> **Ensemble des consignes**
a: Transcrivez fidèlement le passage du texte sur Perenco commençant par « Perenco : pétrole et » et allant jusqu'à « Petén (© Gregory Lassale) ».
b: Reproduisez mot pour mot les lignes des enregistrements, en commençant par la ligne qui contient « ین زمینه گفت: این » et en allant jusqu'à la fin des enregistrements, bornes comprises. Omettez les images dans votre réponse.

> **Texte à lire**
Perenco : pétrole et violence dans la forêt maya

Un campement de réfugiés dans la forêt Communauté ayant souffert une expulsion dans le département du Petén (© Gregory Lassale)
63 227 signatures

L'entreprise franco-britannique Perenco exploite des puits de pétrole dans le Parc National Laguna del Tigre au Guatemala, la plus grande zone humide d’Amérique centrale. Privées de leurs droits fondamentaux, les populations locales se font même expulser par un bataillon militaire financé en partie par l'exploitation pétrolière.

Appel

Aux autorités du Guatemala

“Respect des droits des communautés et fin de la militarisation dans le département du Petén au Guatemala”

Afficher la lettre de pétition

Perenco Guatemala Limited, filiale locale de la compagnie pétrolière franco-britannique Perenco, exploite depuis 2001 le pétrole au sein du Parc National Laguna del Tigre, dans le département du Péten. Perenco G.L. a obtenu, en 2010, une prolongation controversée de son contrat pour une période de quinze ans au coeur de cette zone naturelle protégée, pourtant reconnue d'importance internationale par la convention de Ramsar.

Dans le cadre de l’accord de renouvellement du contrat pétrolier n°2-85, la zone a été fortement militarisée par la création d’un « bataillon vert », avec une contribution économique directe de Perenco G.L. Depuis 2010, le nombre de détachements militaires présents s’est quasiment multiplié par trois et les communautés se voient réprimées et intimidées par les soldats.

Le gouvernement ne garantit pas les droits humains des habitants de la région. Au contraire, il fait déplacer de force les populations locales qui le gênent pour développer des mégaprojets. Quatre communautés ont été expulsées de la zone depuis 2009 et onze nouvelles expulsions pourraient avoir lieu.

Les communautés voient niés leurs droits fondamentaux, tels que les droits à l'éducation et à la santé, ou à accéder à un titre de propriété pour les terres sur lesquelles elles vivent -souvent suite à des migrations forcées-, au prétexte qu'il s'agit d'« envahisseurs » dans une zone protégée. Pourtant, la compagnie pétrolière Perenco G.L. a vu son contrat d'exploitation renouvelé, et la région est remilitarisée, en contradiction des Accords de Paix qui promeuvent, entre autres, une réduction des effectifs militaire.

Soutenons les communautés des municipalités de San Andrés, La Libertad et Las Cruces pour que cessent les violences à leur encontre et que leurs droits soient respectés.

> **Données fournies**
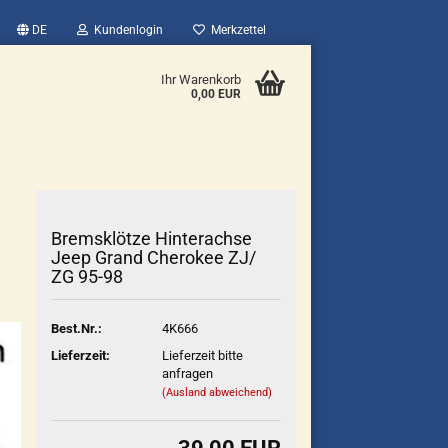
DE
Kundenlogin
Merkzettel
Ihr Warenkorb
0,00 EUR
Bremsklötze Hinterachse
Jeep Grand Cherokee ZJ/
ZG 95-98
Best.Nr.:
4K666
Lieferzeit:
Lieferzeit bitte
anfragen
(Ausland abweichend)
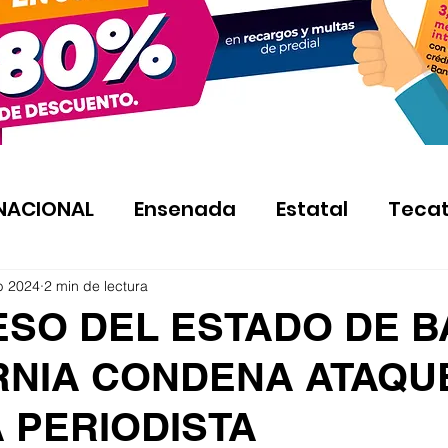
NACIONAL
Ensenada
Estatal
Teca
b 2024
2 min de lectura
SO DEL ESTADO DE B
RNIA CONDENA ATAQU
 PERIODISTA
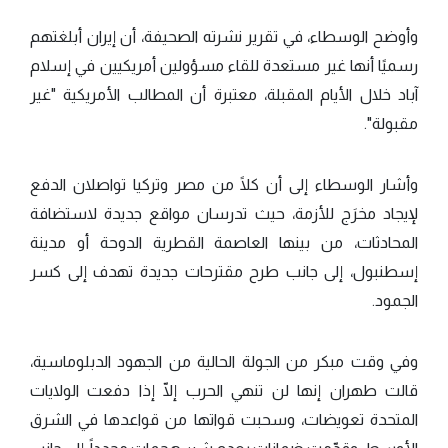
وأوضح الوسطاء، في تقرير نشرته الصحيفة، أن إيران أبلغتهم
رسميًا أنها غير مستعدة للقاء مسؤولين أمريكيين في إسلام
آباد خلال الأيام المقبلة، معتبرة أن المطالب الأمريكية "غير
مقبولة".
وأشار الوسطاء إلى أن كلًا من مصر وتركيا تواصلان الدفع
لإيجاد مخرَج للأزمة، حيث تدرسان مواقع جديدة لاستضافة
المحادثات، من بينها العاصمة القطرية الدوحة أو مدينة
إسطنبول، إلى جانب طرح مقترحات جديدة تهدف إلى كسر
الجمود.
وفي وقت مبكر من الجولة الحالية من الجهود الدبلوماسية،
قالت طهران إنها لن تنهي الحرب إلّا إذا دفعت الولايات
المتحدة تعويضات، وسحبت قواتها من قواعدها في الشرق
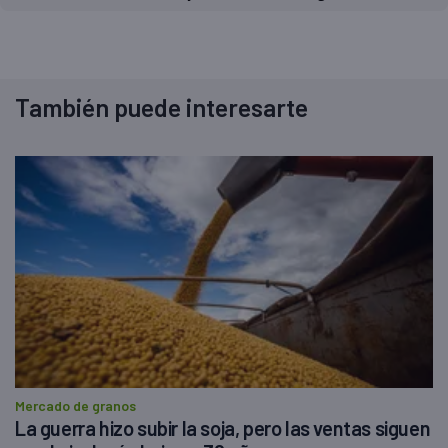
También puede interesarte
Mercado de granos
La guerra hizo subir la soja, pero las ventas siguen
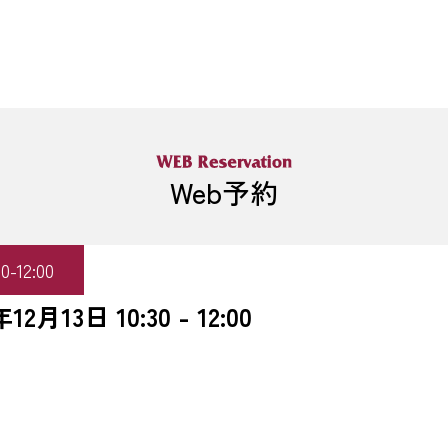
Web予約
12:00
3日 10:30 - 12:00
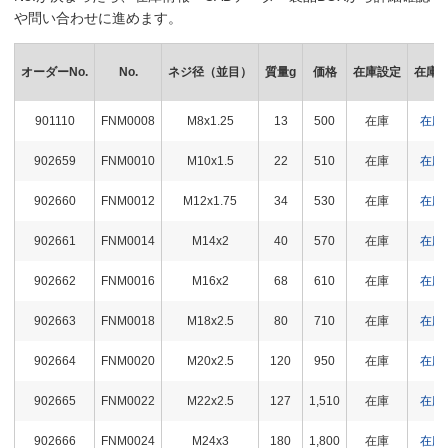
や問い合わせに進めます。
オーダーNo.
No.
ネジ径（並目）
質量g
価格
在庫設定
在庫
901110
FNM0008
M8x1.25
13
500
在庫
在庫
902659
FNM0010
M10x1.5
22
510
在庫
在庫
902660
FNM0012
M12x1.75
34
530
在庫
在庫
902661
FNM0014
M14x2
40
570
在庫
在庫
902662
FNM0016
M16x2
68
610
在庫
在庫
902663
FNM0018
M18x2.5
80
710
在庫
在庫
902664
FNM0020
M20x2.5
120
950
在庫
在庫
902665
FNM0022
M22x2.5
127
1,510
在庫
在庫
902666
FNM0024
M24x3
180
1,800
在庫
在庫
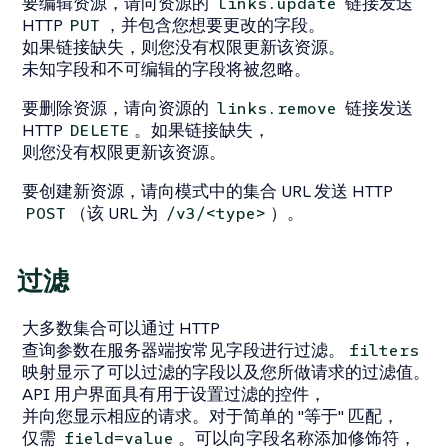
要编辑资源，请向资源的
链接发送
links.update
HTTP
，并包含您想要更改的字段。
PUT
如果链接缺失，则您没有权限更新该资源。
未知字段和不可编辑的字段将被忽略。
要删除资源，请向资源的
链接发送
links.remove
HTTP
。如果链接缺失，
DELETE
则您没有权限更新该资源。
要创建新资源，请向模式中的集合 URL 发送 HTTP
（该 URL 为
）。
POST
/v3/<type>
过滤
大多数集合可以通过 HTTP
查询参数在服务器端按常见字段进行过滤。
filters
映射显示了可以过滤的字段以及您所做请求的过滤值。
API 用户界面具有用于设置过滤的控件，
并向您显示相应的请求。对于简单的 "等于" 匹配，
仅需
。可以向字段名称添加修饰符，
field=value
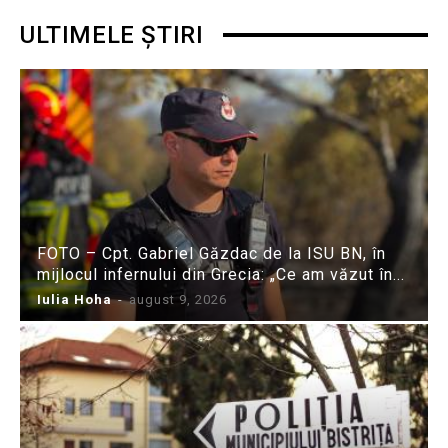
ULTIMELE ȘTIRI
FOTO – Cpt. Gabriel Găzdac de la ISU BN, în
mijlocul infernului din Grecia: „Ce am văzut în...
Iulia Hoha
-
august 9, 2026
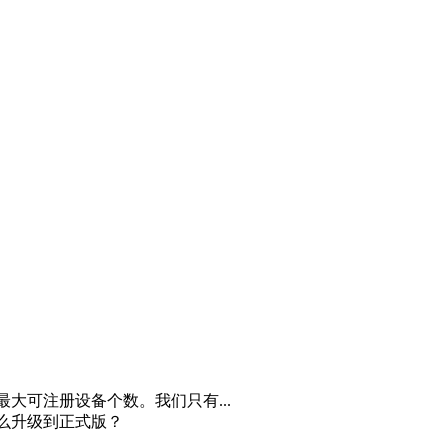
最大可注册设备个数。我们只有...
怎么升级到正式版？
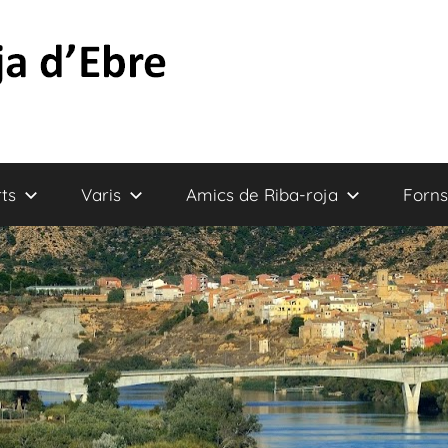
ts
Varis
Amics de Riba-roja
Forns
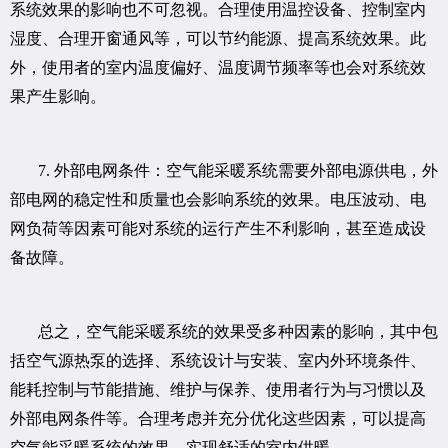
系统效果的影响也不可忽视。合理使用温控设备、控制室内
湿度、合理开窗通风等，可以节约能源、提高系统效果。此
外，使用者的室内温度偏好、温度调节频率等也会对系统效
果产生影响。
7. 外部电网条件：空气能采暖系统需要外部电源供电，外
部电网的稳定性和质量也会影响系统的效果。电压波动、电
网负荷等因素可能对系统的运行产生不利影响，甚至造成设
备故障。
总之，空气能采暖系统的效果受多种因素的影响，其中包
括空气源热泵的选择、系统设计与安装、室内外环境条件、
能耗控制与节能措施、维护与保养、使用者行为与习惯以及
外部电网条件等。合理考虑并充分优化这些因素，可以提高
空气能采暖系统的效果，实现舒适的室内供暖。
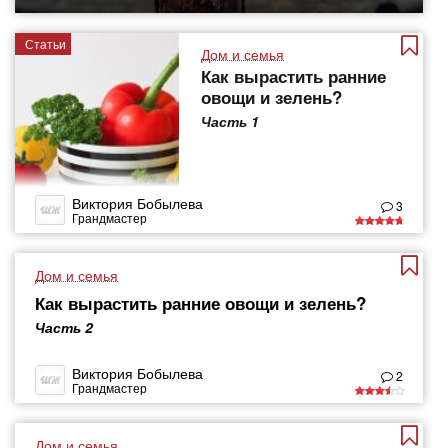
Статьи
Дом и семья
Как вырастить ранние
овощи и зелень?
Часть 1
Виктория Бобылева
3
Грандмастер
Дом и семья
Как вырастить ранние овощи и зелень?
Часть 2
Виктория Бобылева
2
Грандмастер
Дом и семья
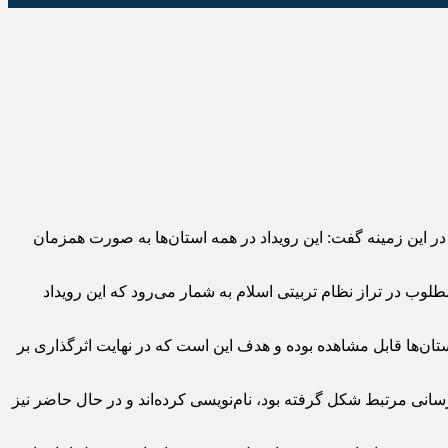
ین زمینه گفت: این رویداد در همه استان‌ها به صورت همزمان
وب در تراز نظام تربیتی اسلام به شمار می‌رود که این رویداد
استان‌ها قابل مشاهده بوده و هدف این است که در نهایت اثرگذاری بر
نی مرتبط شکل گرفته بود، نام‌نویسی کرده‌اند و در حال حاضر نیز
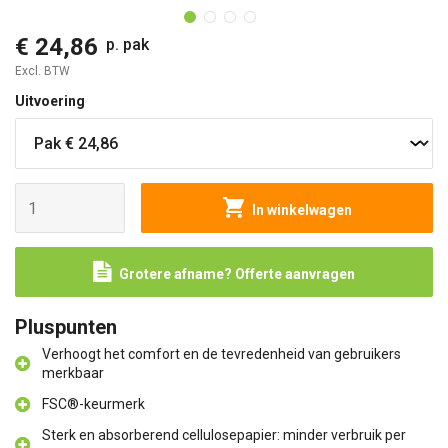
€ 24,86
p. pak
Excl. BTW
Uitvoering
In winkelwagen
Grotere afname? Offerte aanvragen
Pluspunten
Verhoogt het comfort en de tevredenheid van gebruikers
merkbaar
FSC®-keurmerk
Sterk en absorberend cellulosepapier: minder verbruik per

> **Réponses par consigne**
a:
Perenco : pétrole et violence dans la forêt maya

Un campement de réfugiés dans la forêt Communauté ayant souffert une expulsion dans le département du Petén (© Gregory Lassale)

b:
ین زمینه گفت: این رویداد در همه استان‌ها به صورت همزمان
وب در تراز نظام تربیتی اسلام به شمار می‌رود که این رویداد
استان‌ها قابل مشاهده بوده و هدف این است که در نهایت اثرگذاری بر
نی مرتبط شکل گرفته بود، نام‌نویسی کرده‌اند و در حال حاضر نیز
€ 24,86
p. pak
Excl. BTW
Uitvoering
In winkelwagen
Grotere afname? Offerte aanvragen
Pluspunten
Verhoogt het comfort en de tevredenheid van gebruikers
merkbaar
FSC®-keurmerk
Sterk en absorberend cellulosepapier: minder verbruik per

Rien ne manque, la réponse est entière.